Le Conseil constitutionnel a rendu hier sa décision sur la loi fin de vie! Verdict: conformité avec la constitution française, sous trois petites réserves. On analyse cette décision en direct avec vous.
En France, l’euthanasie restera interdite dans tous les établissements privés qui le souhaitent, notamment dans les établissements catholiques. Il leur suffit, pour cela, de déclarer leur respect de la vie dans leurs statuts ou par une charte morale. C’est leur droit, tel que reconnu et garantit finalement par le Conseil constitutionnel.
De même, tous les pharmaciens se voient reconnaître une clause de conscience, qui leur avait été refusée par la majorité au pouvoir.

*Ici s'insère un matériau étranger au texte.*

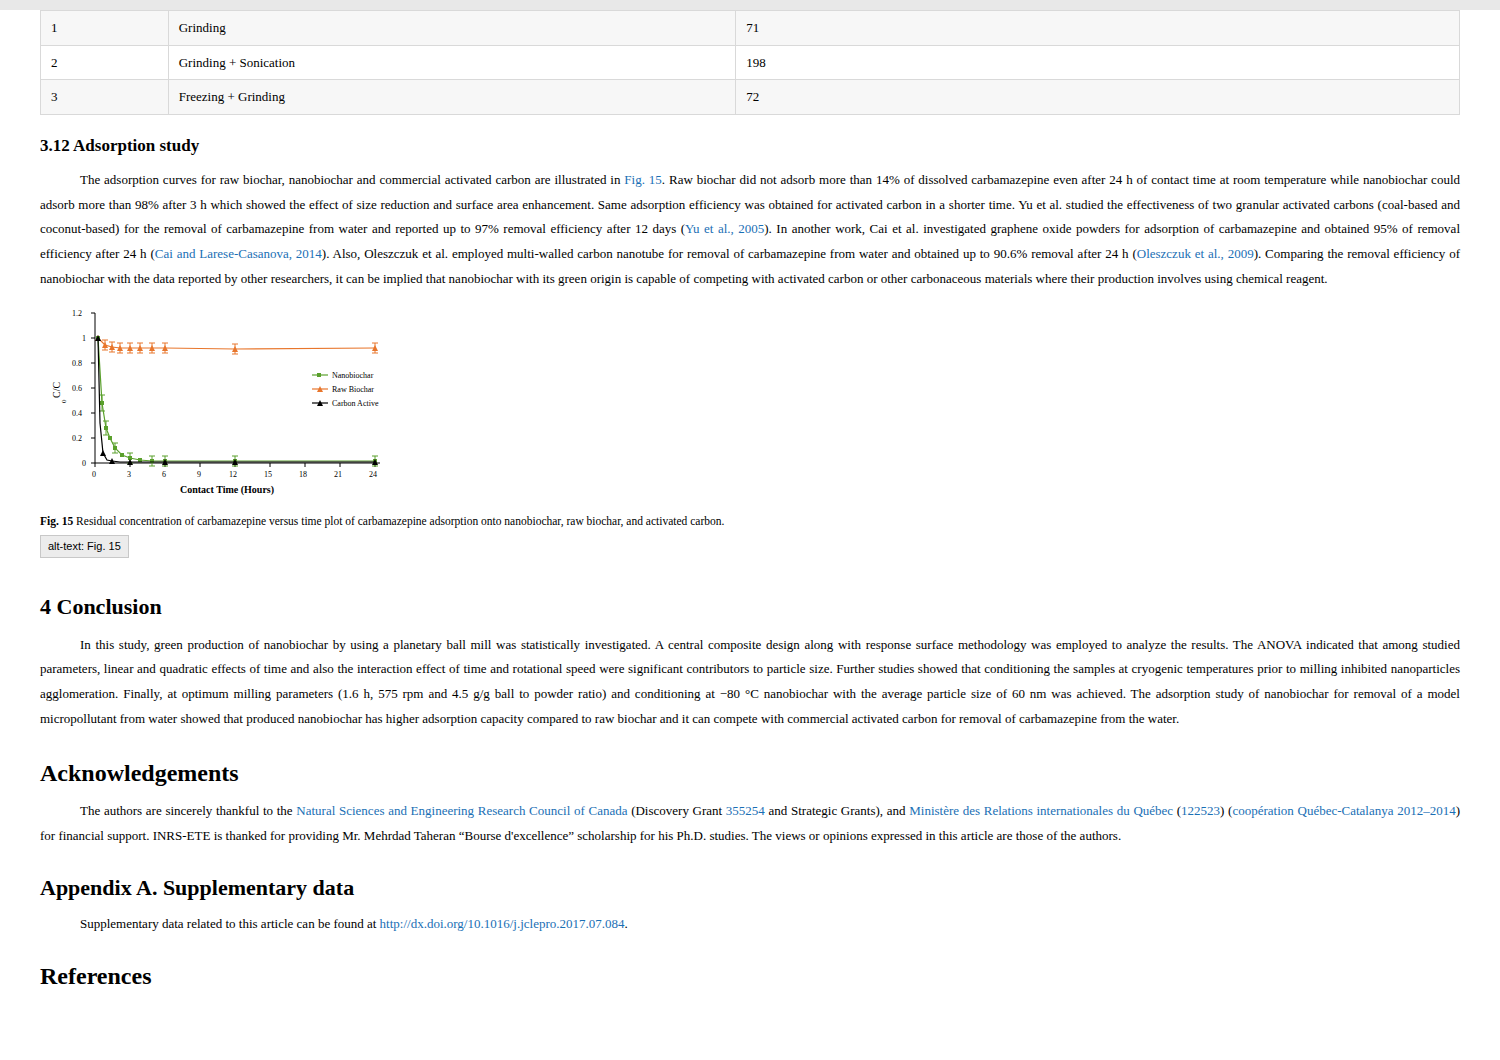| 1 | Grinding | 71 |
| 2 | Grinding + Sonication | 198 |
| 3 | Freezing + Grinding | 72 |
3.12 Adsorption study
The adsorption curves for raw biochar, nanobiochar and commercial activated carbon are illustrated in Fig. 15. Raw biochar did not adsorb more than 14% of dissolved carbamazepine even after 24 h of contact time at room temperature while nanobiochar could adsorb more than 98% after 3 h which showed the effect of size reduction and surface area enhancement. Same adsorption efficiency was obtained for activated carbon in a shorter time. Yu et al. studied the effectiveness of two granular activated carbons (coal-based and coconut-based) for the removal of carbamazepine from water and reported up to 97% removal efficiency after 12 days (Yu et al., 2005). In another work, Cai et al. investigated graphene oxide powders for adsorption of carbamazepine and obtained 95% of removal efficiency after 24 h (Cai and Larese-Casanova, 2014). Also, Oleszczuk et al. employed multi-walled carbon nanotube for removal of carbamazepine from water and obtained up to 90.6% removal after 24 h (Oleszczuk et al., 2009). Comparing the removal efficiency of nanobiochar with the data reported by other researchers, it can be implied that nanobiochar with its green origin is capable of competing with activated carbon or other carbonaceous materials where their production involves using chemical reagent.
1.2 1 0.8 0.6 0.4 0.2 0 C/C 0 0 3 6 9 12 15 18 21 24 Contact Time (Hours) Nanobiochar Raw Biochar Carbon Active
Fig. 15 Residual concentration of carbamazepine versus time plot of carbamazepine adsorption onto nanobiochar, raw biochar, and activated carbon.
alt-text: Fig. 15
4 Conclusion
In this study, green production of nanobiochar by using a planetary ball mill was statistically investigated. A central composite design along with response surface methodology was employed to analyze the results. The ANOVA indicated that among studied parameters, linear and quadratic effects of time and also the interaction effect of time and rotational speed were significant contributors to particle size. Further studies showed that conditioning the samples at cryogenic temperatures prior to milling inhibited nanoparticles agglomeration. Finally, at optimum milling parameters (1.6 h, 575 rpm and 4.5 g/g ball to powder ratio) and conditioning at −80 °C nanobiochar with the average particle size of 60 nm was achieved. The adsorption study of nanobiochar for removal of a model micropollutant from water showed that produced nanobiochar has higher adsorption capacity compared to raw biochar and it can compete with commercial activated carbon for removal of carbamazepine from the water.
Acknowledgements
The authors are sincerely thankful to the Natural Sciences and Engineering Research Council of Canada (Discovery Grant 355254 and Strategic Grants), and Ministère des Relations internationales du Québec (122523) (coopération Québec-Catalanya 2012–2014) for financial support. INRS-ETE is thanked for providing Mr. Mehrdad Taheran “Bourse d'excellence” scholarship for his Ph.D. studies. The views or opinions expressed in this article are those of the authors.
Appendix A. Supplementary data
Supplementary data related to this article can be found at http://dx.doi.org/10.1016/j.jclepro.2017.07.084.
References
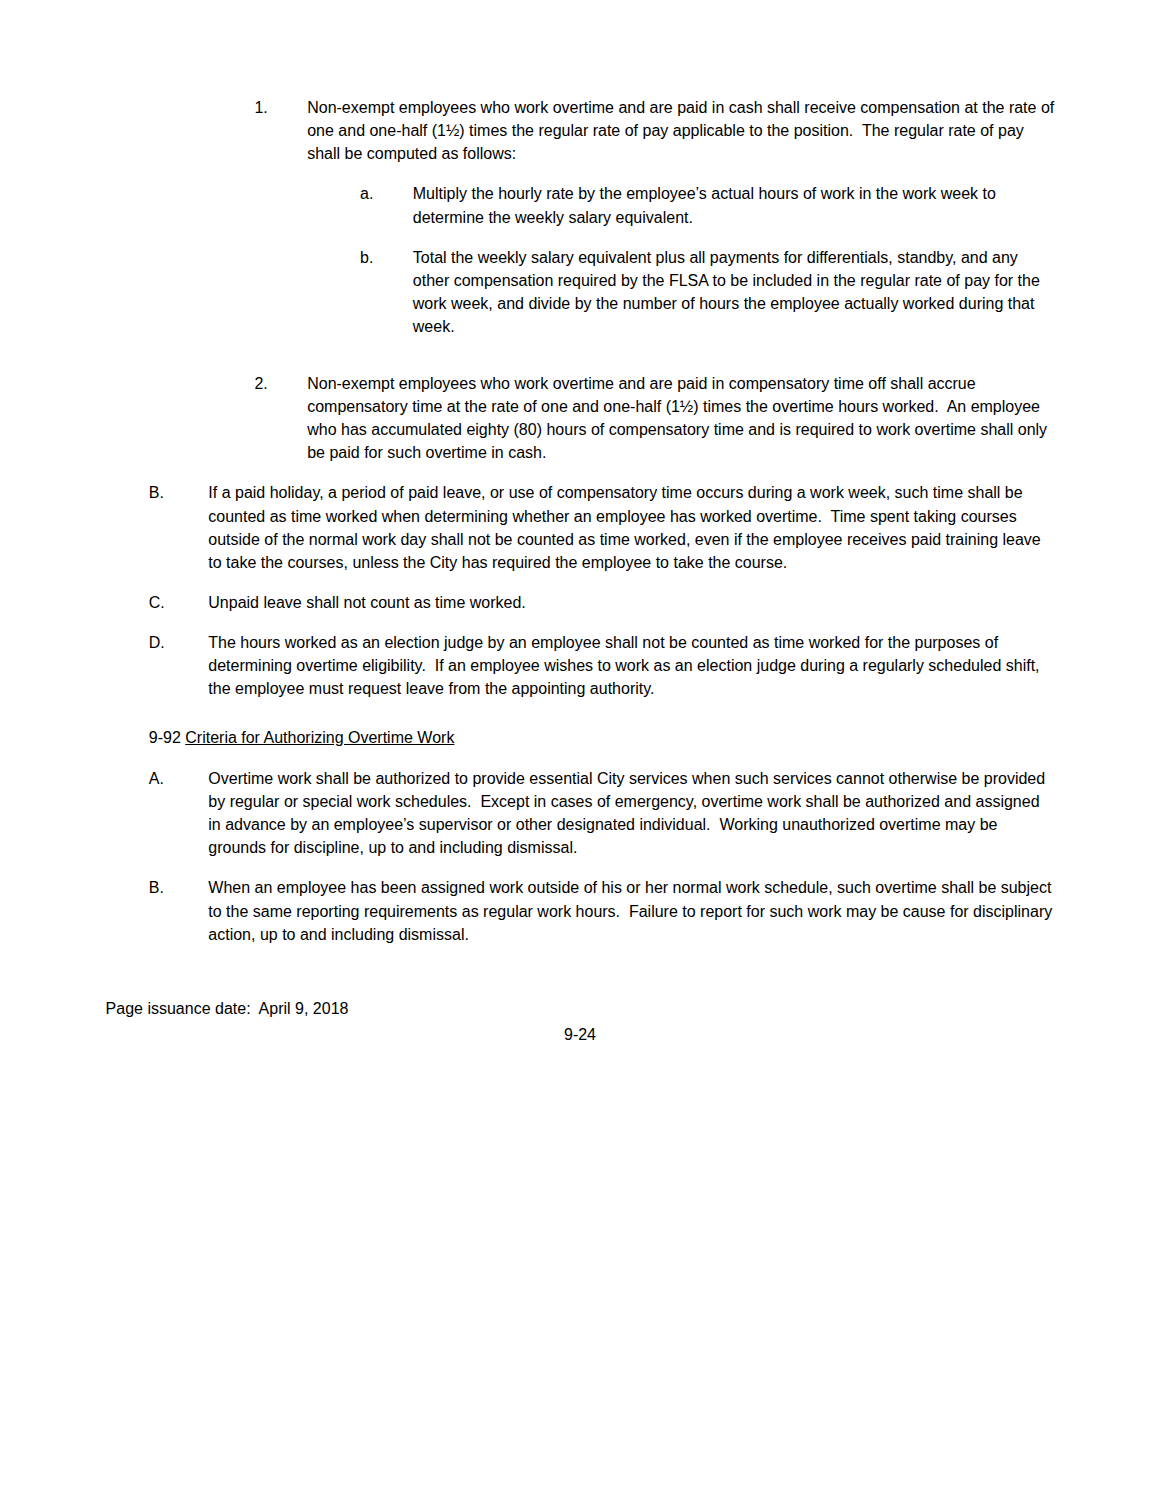1.
Non-exempt employees who work overtime and are paid in cash shall receive compensation at the rate of one and one-half (1½) times the regular rate of pay applicable to the position. The regular rate of pay shall be computed as follows:
a.
Multiply the hourly rate by the employee’s actual hours of work in the work week to determine the weekly salary equivalent.
b.
Total the weekly salary equivalent plus all payments for differentials, standby, and any other compensation required by the FLSA to be included in the regular rate of pay for the work week, and divide by the number of hours the employee actually worked during that week.
2.
Non-exempt employees who work overtime and are paid in compensatory time off shall accrue compensatory time at the rate of one and one-half (1½) times the overtime hours worked. An employee who has accumulated eighty (80) hours of compensatory time and is required to work overtime shall only be paid for such overtime in cash.
B.
If a paid holiday, a period of paid leave, or use of compensatory time occurs during a work week, such time shall be counted as time worked when determining whether an employee has worked overtime. Time spent taking courses outside of the normal work day shall not be counted as time worked, even if the employee receives paid training leave to take the courses, unless the City has required the employee to take the course.
C.
Unpaid leave shall not count as time worked.
D.
The hours worked as an election judge by an employee shall not be counted as time worked for the purposes of determining overtime eligibility. If an employee wishes to work as an election judge during a regularly scheduled shift, the employee must request leave from the appointing authority.
9-92 Criteria for Authorizing Overtime Work
A.
Overtime work shall be authorized to provide essential City services when such services cannot otherwise be provided by regular or special work schedules. Except in cases of emergency, overtime work shall be authorized and assigned in advance by an employee’s supervisor or other designated individual. Working unauthorized overtime may be grounds for discipline, up to and including dismissal.
B.
When an employee has been assigned work outside of his or her normal work schedule, such overtime shall be subject to the same reporting requirements as regular work hours. Failure to report for such work may be cause for disciplinary action, up to and including dismissal.
Page issuance date: April 9, 2018
9-24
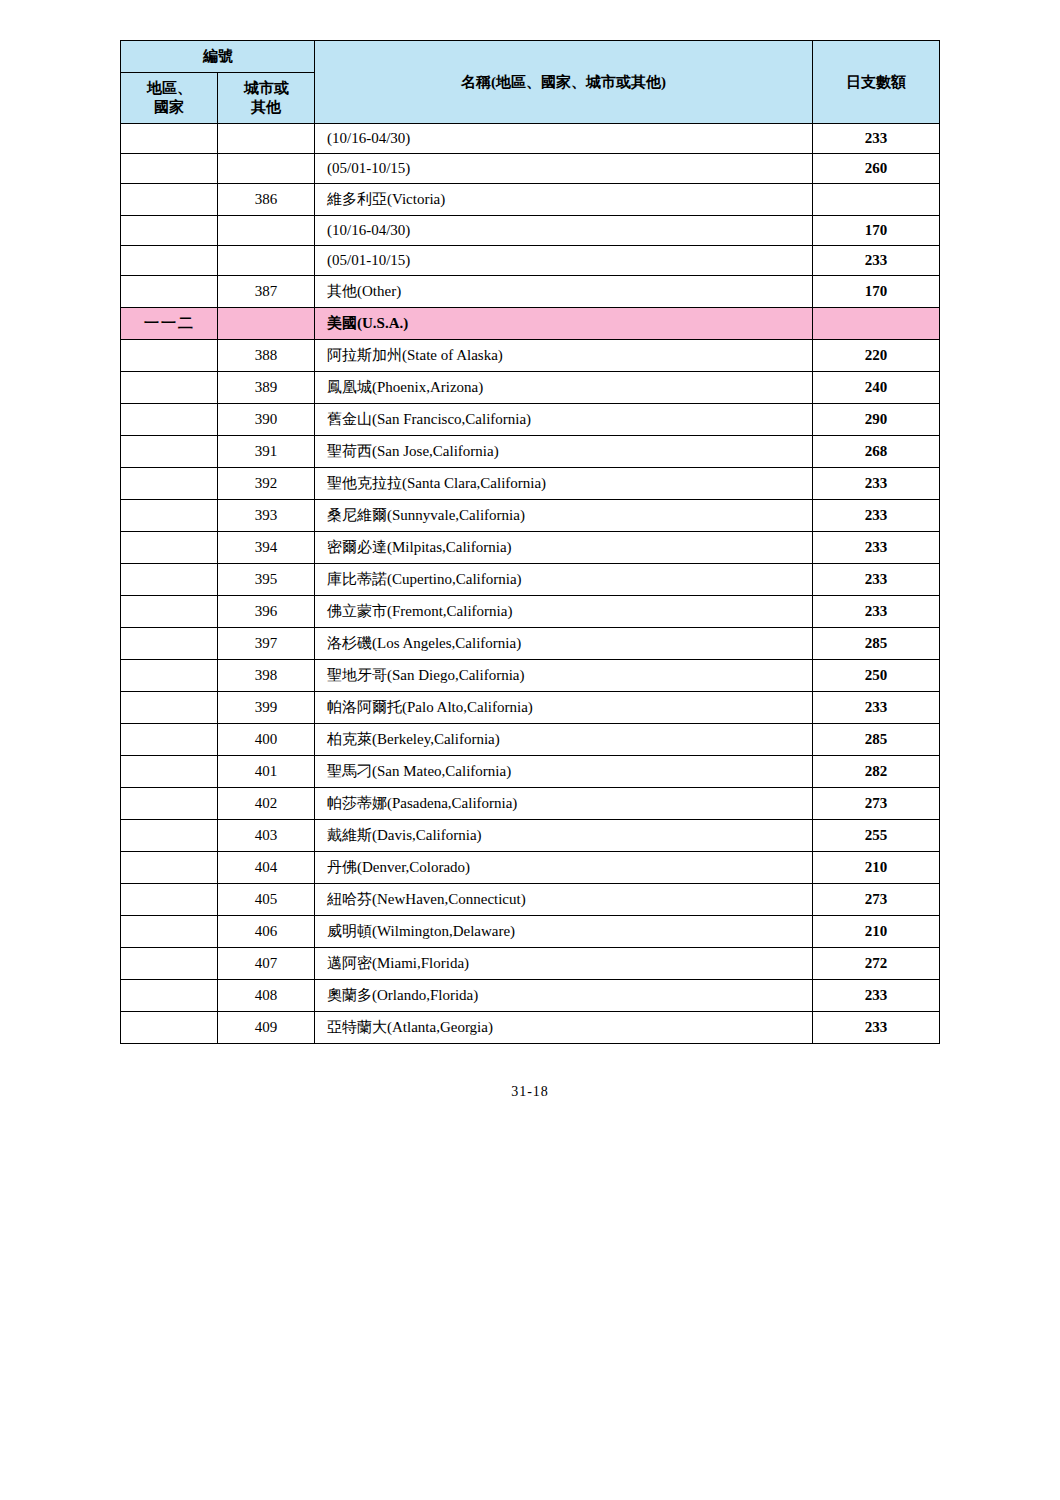| 編號 | 名稱(地區、國家、城市或其他) | 日支數額 |
| --- | --- | --- |
| 地區、 國家 | 城市或 其他 |
| | | (10/16-04/30) | 233 |
| | | (05/01-10/15) | 260 |
| | 386 | 維多利亞(Victoria) | |
| | | (10/16-04/30) | 170 |
| | | (05/01-10/15) | 233 |
| | 387 | 其他(Other) | 170 |
| 一一二 | | 美國(U.S.A.) | |
| | 388 | 阿拉斯加州(State of Alaska) | 220 |
| | 389 | 鳳凰城(Phoenix,Arizona) | 240 |
| | 390 | 舊金山(San Francisco,California) | 290 |
| | 391 | 聖荷西(San Jose,California) | 268 |
| | 392 | 聖他克拉拉(Santa Clara,California) | 233 |
| | 393 | 桑尼維爾(Sunnyvale,California) | 233 |
| | 394 | 密爾必達(Milpitas,California) | 233 |
| | 395 | 庫比蒂諾(Cupertino,California) | 233 |
| | 396 | 佛立蒙市(Fremont,California) | 233 |
| | 397 | 洛杉磯(Los Angeles,California) | 285 |
| | 398 | 聖地牙哥(San Diego,California) | 250 |
| | 399 | 帕洛阿爾托(Palo Alto,California) | 233 |
| | 400 | 柏克萊(Berkeley,California) | 285 |
| | 401 | 聖馬刁(San Mateo,California) | 282 |
| | 402 | 帕莎蒂娜(Pasadena,California) | 273 |
| | 403 | 戴維斯(Davis,California) | 255 |
| | 404 | 丹佛(Denver,Colorado) | 210 |
| | 405 | 紐哈芬(NewHaven,Connecticut) | 273 |
| | 406 | 威明頓(Wilmington,Delaware) | 210 |
| | 407 | 邁阿密(Miami,Florida) | 272 |
| | 408 | 奧蘭多(Orlando,Florida) | 233 |
| | 409 | 亞特蘭大(Atlanta,Georgia) | 233 |
31-18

C’est une grande victoire, dans le contexte sinistre de l’adoption de cette loi inique.
Vous le savez, nous avons énormément travaillé pour cela, en particulier à la défense de la liberté des établissements confessionnels. Ce 15 août, nous pouvons rendre grâce à Dieu pour cette victoire. Il demeurera en France des sanctuaires où les personnes vulnérables ne seront pas en danger de mort.
Nous allons maintenant poursuivre ce combat dans les autres pays ayant déjà légalisé l’euthanasie, afin d’y garantir aussi la liberté des établissements confessionnels. En France, nous nous préparons à contester les décrets d’application qui seront adoptés par le gouvernement dans les prochains mois. Nous nous préparons aussi, malheureusement, à conseiller des familles qui seront confrontées à une décision d’euthanasie d’un proche.
Pour le reste, la décision du Conseil constitutionnel est déplorable.
Il valide toute les autres dispositions de la loi, y compris le délai de 48h, l’absence d’information des proches, l’absence de voies de recours, l’euthanasie des personnes sous tutelle, etc. Les risques graves d’abus créés par cette loi, que nous avons dénoncés dans notre intervention au Conseil, ne sont donc pas corrigés.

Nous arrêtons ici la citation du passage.